The thing itself

In difficult situations, I try to be in control. I try to be outside myself, to look down at the patchwork of sensation and sensitivity from a position of careful remove. Comfortably seated on the blue velvet cushion of my pilot’s chair, I look through the plastic windows of a steel airplane with an upturned chin, a neutral, cool eye. I wave a hand with a flippant, monarchical air. The plane tilts and swerves past puffy clouds, droning on. I make proclamations. I leap onto the grass of the field, and then onto the sand of the shore. I conjure concrete breaks in the waters. I push through the crowd, crown in one hand. I argue with the tide. I try to orchestrate the path of feeling but I find, each time, that feeling must take its own journey.
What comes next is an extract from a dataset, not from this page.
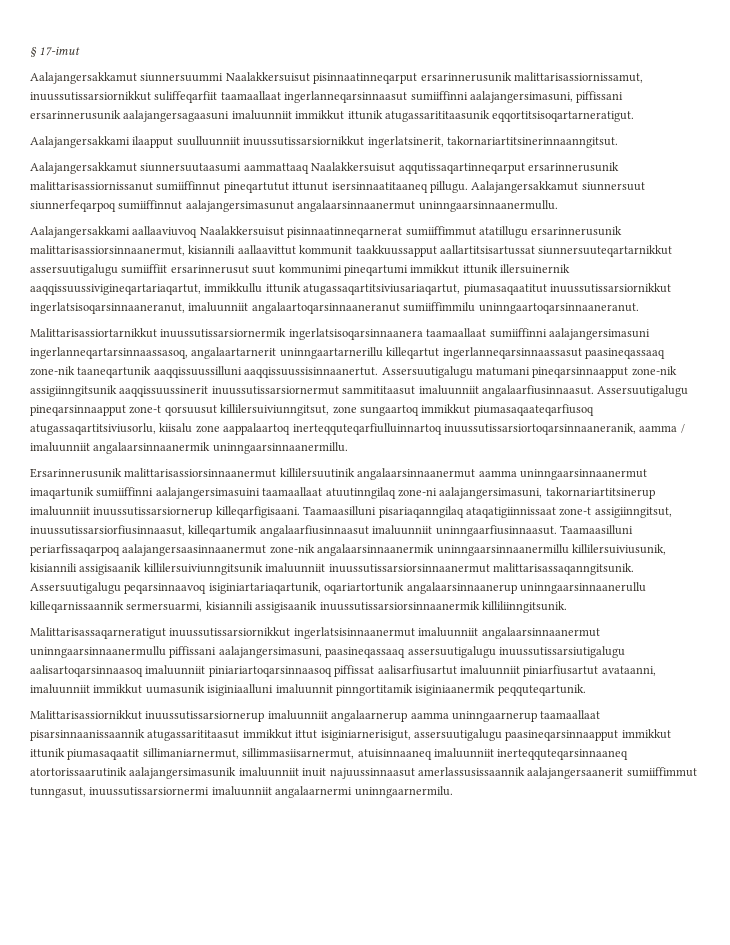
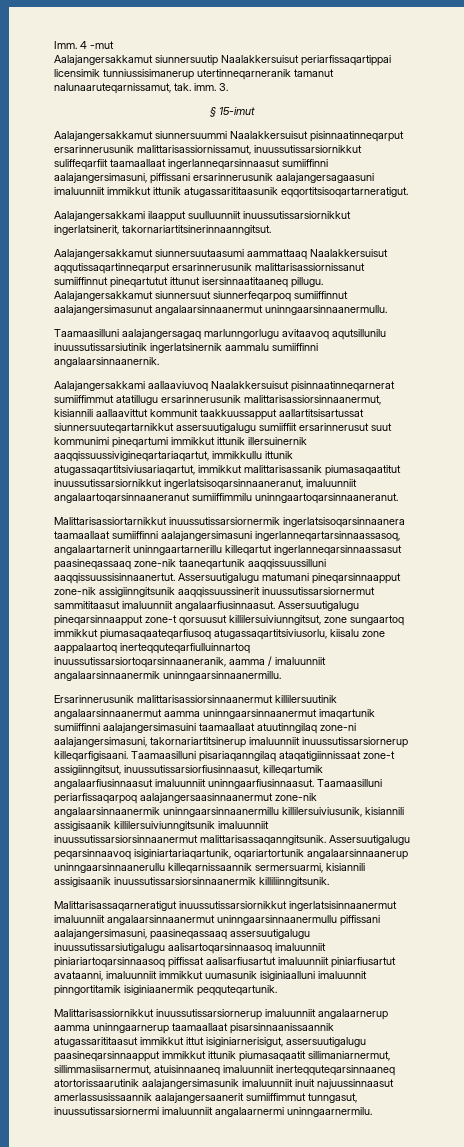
[30,46,81,57] § 17-imut -> [54,41,114,49] [54,55,391,66] [54,69,334,80] [54,83,228,94] [210,107,255,117] Imm. 4 -mut // Aalajangersakkamut siunnersuutip Naalakkersuisut periarfissaqartippai licensimik tunniussisimanerup utertinneqarneranik tamanut nalunaaruteqarnissamut, tak. imm. 3. // § 15-imut
(558, 206) none -> [54,329,386,340] [54,343,318,353] [54,357,159,367] // Taamaasilluni aalajangersagaq marlunngorlugu avitaavoq aqutsillunilu inuussutissarsiutinik ingerlatsinernik aammalu sumiiffinni angalaarsinnaanernik.
(461, 289) none -> [198,465,322,473] immikkut malittarisassanik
I pretend to be the turret of reason. White granite, a gull aloft, circling its highest point. The sky as blue as a promise about to be broken. Crystalline, unflappable. But when the bell sounds on the hour, I have abandoned my post. I am lost in the catacombs, ignoring the call of the bitter prism outside. I light a torch. The bones litter the ground. I bend down to pick through them, to examine the text on their marrow. Blood on my fingertips where I graze the textured surface. Feeble, goopy gestations. My writing, left to wither on the vine. Had these been allowed to grow, they could have only been weeds, fetid and lacking—or angels, fire trailing their instep. One entry is titled, plaintively: All I wanted. The next is: Just forget it. Both, when I click on them, are empty. The cursor hovers over the white wall with something like desire.
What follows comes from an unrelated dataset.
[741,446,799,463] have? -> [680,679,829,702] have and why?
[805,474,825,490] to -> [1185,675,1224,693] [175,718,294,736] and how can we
Everything in twos. The thing itself, and its shadow. The thing is—? The thing that it is—? Me and my twisted shadow. The mismatch between the roots and the flowering. Could we walk together? What would happen if we did? What would happen if we did? What would happen if we did? A curse, or a blessing? A request, an admonition. An olive branch, a fallen star. An offering, a retraction.
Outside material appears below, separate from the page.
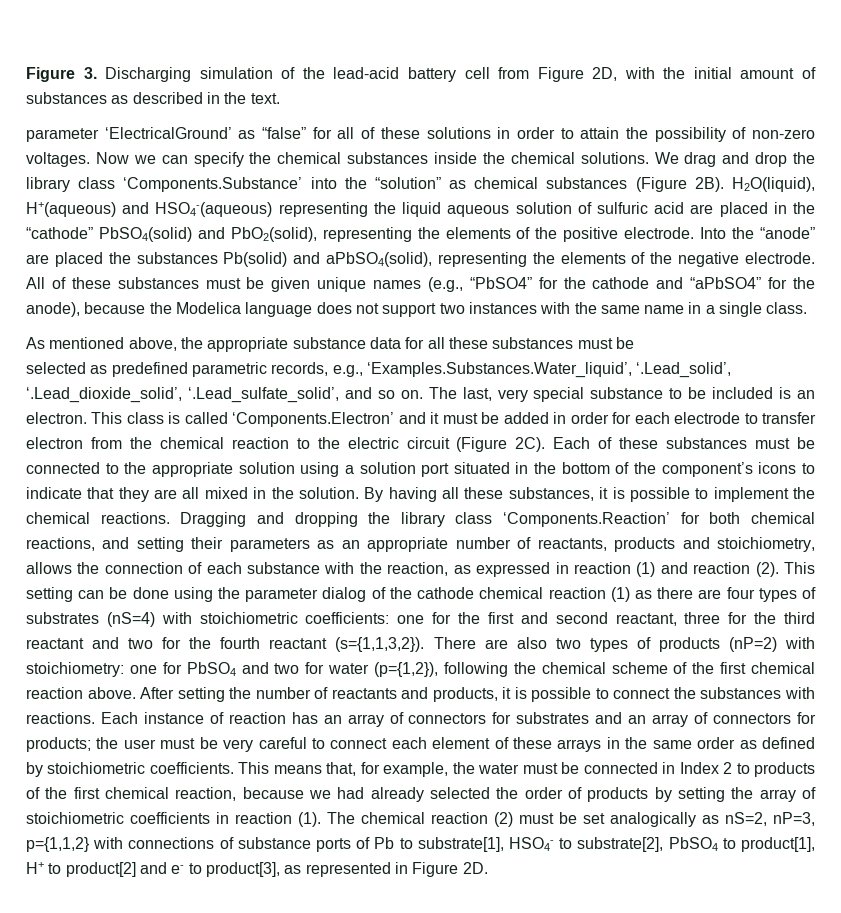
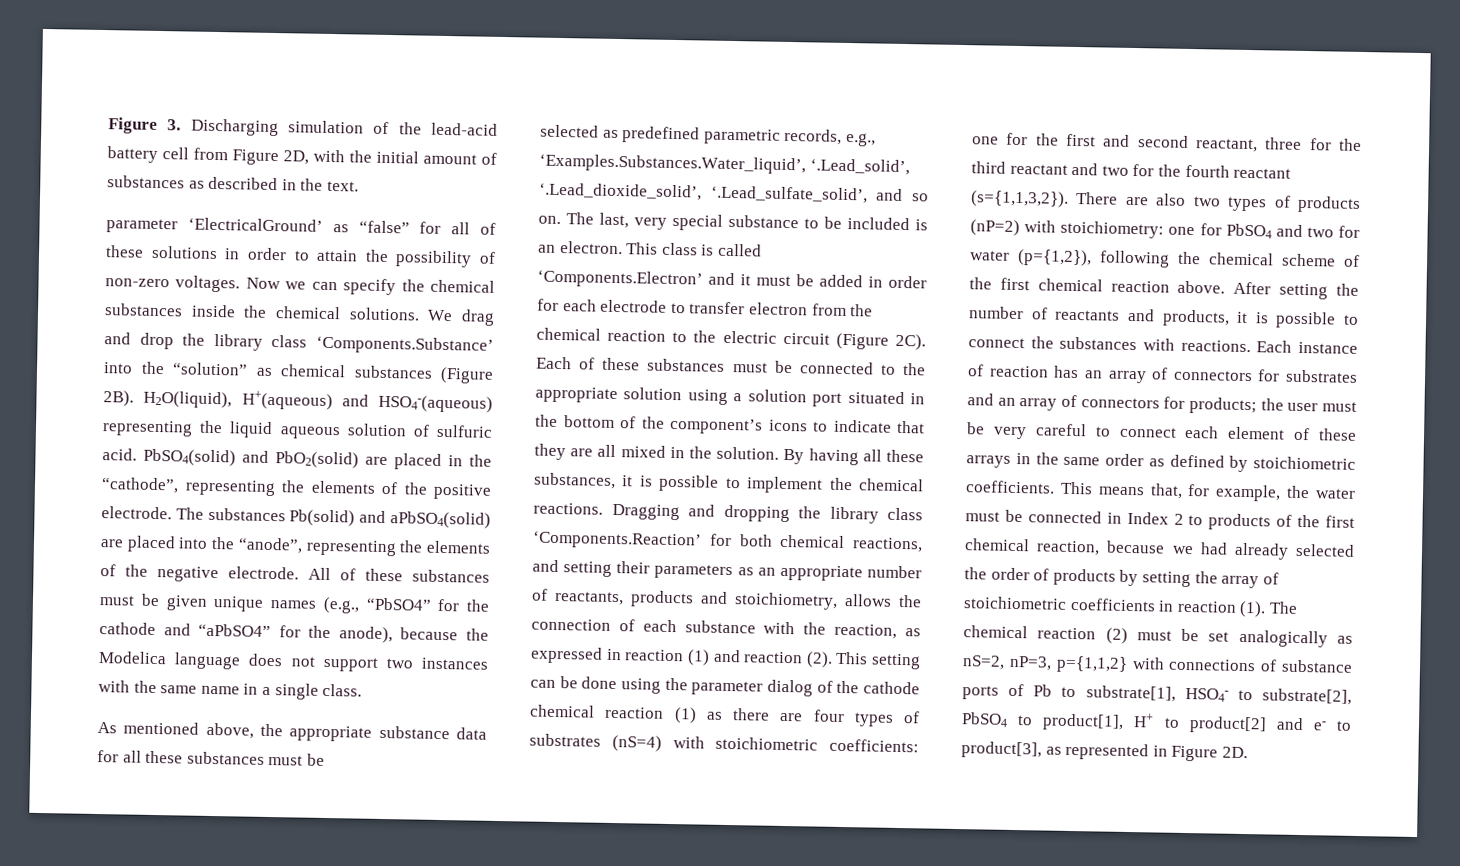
[654,202,815,217] [26,227,317,242] acid are placed in the “cathode” PbSO4(solid) and PbO2(solid), -> [102,448,492,470] [101,477,179,494] acid. PbSO4(solid) and PbO2(solid) are placed in the “cathode”,
[700,227,815,239] [26,252,433,267] Into the “anode” are placed the substances Pb(solid) and aPbSO4(solid), -> [175,507,491,529] [100,535,303,554] The substances Pb(solid) and aPbSO4(solid) are placed into the “anode”,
I stumble to bed and when I wake up, I am right back in a former body, possessed by the familiar, the tender, terrors of my own spirit. A pulley lifts me from off the ground. A missive, a memory, always in circulation, like blood. A broken whisky glass, its newly jagged edges like the spikes of a crown. With a jolt, I’m dropped into the horror movie of the soft, dirty backseat. Tires make contact with rainwater, sending it back into the gray air and over the cracked asphalt in a fan-like spray. The undernourished grass of the median is soaked and glistening. Rainbows that are more red than any other color. My face, crushed against the cold, wet glass. A feeling pulls me close. It holds me tightly. It holds me tightly. It holds me tightly.